Cet article est extrait de l'ouvrage « Larousse Médical ».

Administration d'oxygène à une pression supérieure à la pression atmosphérique.

L'oxygénothérapie hyperbare est surtout pratiquée en cas d'intoxication par des substances empêchant la fixation de l'oxygène sur l'hémoglobine (surtout l'oxyde de carbone, mais aussi l'acide cyanhydrique, les cyanures, les chlorates, etc.) ou en cas d'embolie gazeuse (migration de bulles de gaz dans les vaisseaux sanguins) accidentelle ou par accident de plongée, plus rarement en cas d'anoxie cérébrale (interruption de l'apport d'oxygène au cerveau) due à un arrêt cardiaque ou en cas d'infection à bactéries anaérobies (gangrène gazeuse, par exemple). L'élévation de pression diminue le volume des bulles gazeuses et augmente la quantité sanguine d'oxygène dissous ; l'oxygène à haute pression a en outre des propriétés bactéricides et cicatrisantes.

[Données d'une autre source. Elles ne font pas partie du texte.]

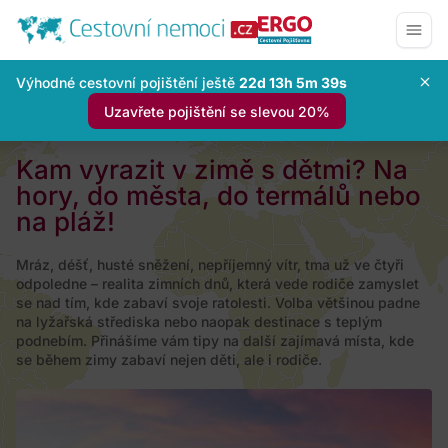
Výhodné cestovní pojištění ještě
22d 13h 5m 38s
Uzavřete pojištění se slevou 20%
Kam vyrazit v zimě s dětmi? Na
hory, do města, do termálů nebo
na pláž!
Mráz, déšť, husté sněžení, nepříjemný vítr, tma už ve čtyři
odpoledne – realita zimních dnů, která vede rodiče zamyslet
se nad tím, kde zabaví svoje ratolesti. Volba většinou padne
na lyžařská střediska nebo naopak destinace s teplým
podnebím. Přinášíme vám tipy na další zajímavá místa, kde
se během zimy zabaví nejen děti, ale i rodiče.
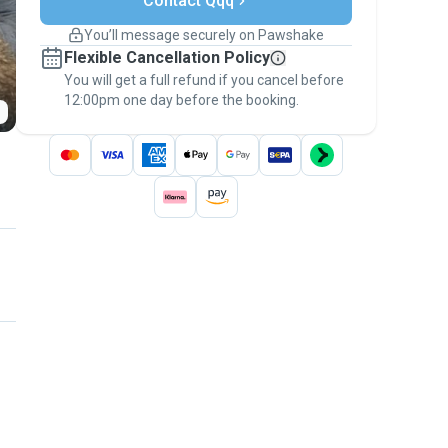
Contact Qqq
Covered bookings
You’ll message securely on Pawshake
Keep everything on Pawshake - from first
Flexible Cancellation Policy
message, to payment - to stay covered by
You will get a full refund if you cancel before
the
Pawshake Guarantee
.
12:00pm one day before the booking.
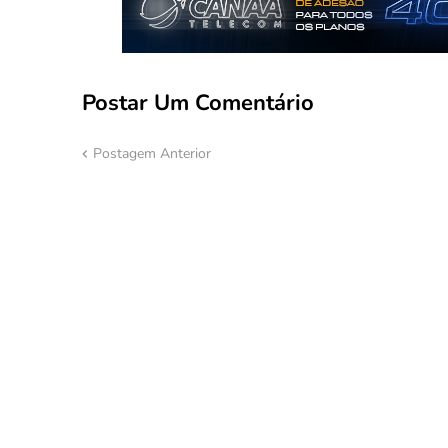
Postar Um Comentário
Postagem Anterior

Déroulement et effets secondaires

Le traitement s'effectue dans une enceinte fermée étanche, appelée caisson hyperbare, disponible seulement dans quelques centres hospitaliers. Les pompiers disposent aussi de caissons mobiles. L'administration d'oxygène hyperbare obéit à des règles précises pour éviter des complications neurologiques (convulsions) et pulmonaires (œdème du poumon).